### Description of the task
Of the entries below, restate word for word only the section that runs from the line with "Bachelor of Science" to the line with "Current BCLS-HCP required.", counting both ends.

### Materials provided
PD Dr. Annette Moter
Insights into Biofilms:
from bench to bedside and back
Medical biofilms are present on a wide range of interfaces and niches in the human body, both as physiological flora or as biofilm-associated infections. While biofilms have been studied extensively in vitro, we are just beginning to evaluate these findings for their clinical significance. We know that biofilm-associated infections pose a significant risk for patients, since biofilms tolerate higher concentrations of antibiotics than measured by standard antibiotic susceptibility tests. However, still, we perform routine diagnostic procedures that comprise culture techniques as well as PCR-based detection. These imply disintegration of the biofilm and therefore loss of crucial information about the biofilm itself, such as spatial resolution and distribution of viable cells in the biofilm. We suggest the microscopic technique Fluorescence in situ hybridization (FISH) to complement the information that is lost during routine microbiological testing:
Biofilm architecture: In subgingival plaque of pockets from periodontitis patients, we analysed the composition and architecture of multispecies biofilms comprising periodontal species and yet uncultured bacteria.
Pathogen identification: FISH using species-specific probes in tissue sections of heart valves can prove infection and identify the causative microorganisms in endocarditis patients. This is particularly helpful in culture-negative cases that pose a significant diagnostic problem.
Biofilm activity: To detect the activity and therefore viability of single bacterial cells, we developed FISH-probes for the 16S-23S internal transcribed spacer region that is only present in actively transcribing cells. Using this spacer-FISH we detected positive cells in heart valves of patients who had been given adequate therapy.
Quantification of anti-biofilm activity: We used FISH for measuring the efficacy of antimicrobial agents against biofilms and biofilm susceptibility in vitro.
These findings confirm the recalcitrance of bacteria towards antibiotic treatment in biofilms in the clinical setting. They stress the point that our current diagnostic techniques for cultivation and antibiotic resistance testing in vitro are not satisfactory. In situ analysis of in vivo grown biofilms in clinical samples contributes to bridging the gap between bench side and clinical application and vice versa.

...

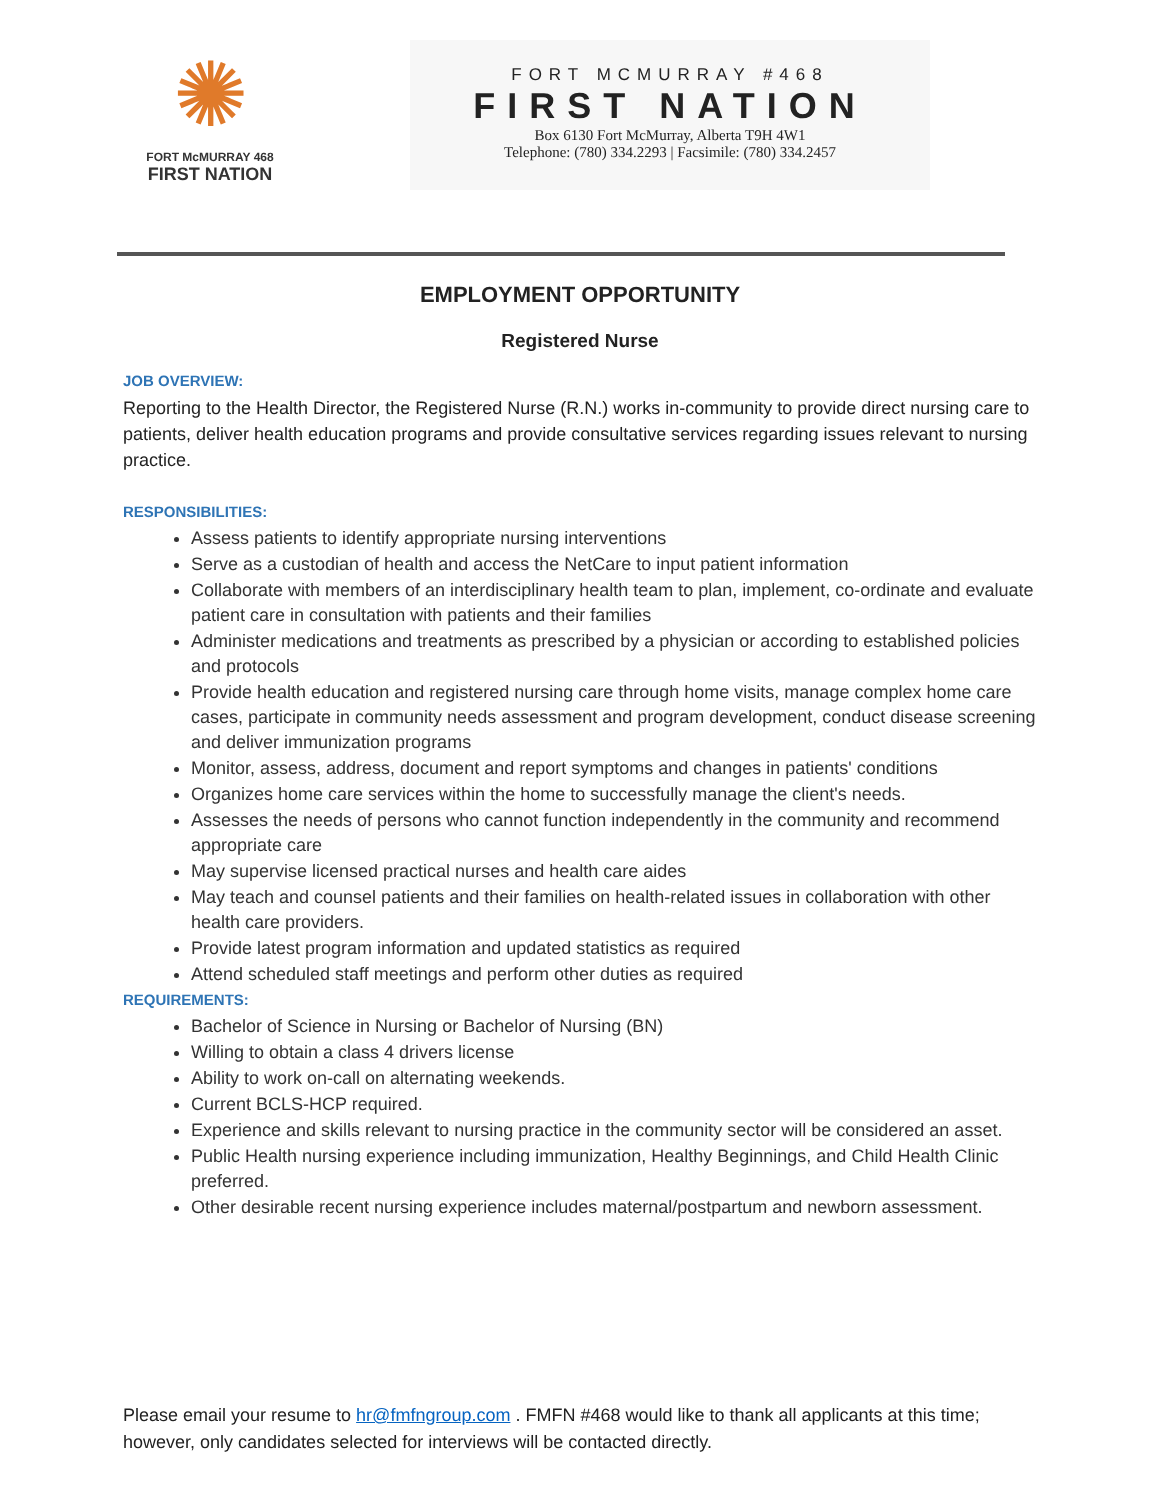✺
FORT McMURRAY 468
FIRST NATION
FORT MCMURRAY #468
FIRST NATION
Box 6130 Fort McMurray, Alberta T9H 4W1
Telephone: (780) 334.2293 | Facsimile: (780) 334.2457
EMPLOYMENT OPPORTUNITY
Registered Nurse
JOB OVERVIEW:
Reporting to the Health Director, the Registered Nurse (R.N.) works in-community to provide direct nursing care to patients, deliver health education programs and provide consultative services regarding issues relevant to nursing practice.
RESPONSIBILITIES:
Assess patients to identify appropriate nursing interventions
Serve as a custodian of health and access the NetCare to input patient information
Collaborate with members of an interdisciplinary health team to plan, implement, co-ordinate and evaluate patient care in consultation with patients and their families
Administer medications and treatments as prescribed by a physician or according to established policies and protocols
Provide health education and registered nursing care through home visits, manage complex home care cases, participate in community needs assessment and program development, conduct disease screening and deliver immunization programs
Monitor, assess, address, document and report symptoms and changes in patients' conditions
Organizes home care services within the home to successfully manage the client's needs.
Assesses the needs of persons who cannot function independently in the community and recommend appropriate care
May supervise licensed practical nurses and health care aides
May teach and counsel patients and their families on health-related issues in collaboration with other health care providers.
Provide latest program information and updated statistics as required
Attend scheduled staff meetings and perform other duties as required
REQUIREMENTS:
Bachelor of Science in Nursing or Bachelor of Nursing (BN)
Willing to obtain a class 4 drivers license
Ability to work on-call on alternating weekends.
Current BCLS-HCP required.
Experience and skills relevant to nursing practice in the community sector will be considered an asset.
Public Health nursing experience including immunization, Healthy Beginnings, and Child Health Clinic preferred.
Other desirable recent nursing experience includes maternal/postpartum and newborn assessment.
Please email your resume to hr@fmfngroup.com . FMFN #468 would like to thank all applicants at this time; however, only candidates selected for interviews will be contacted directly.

### Answer to the problem
Bachelor of Science in Nursing or Bachelor of Nursing (BN)
Willing to obtain a class 4 drivers license
Ability to work on-call on alternating weekends.
Current BCLS-HCP required.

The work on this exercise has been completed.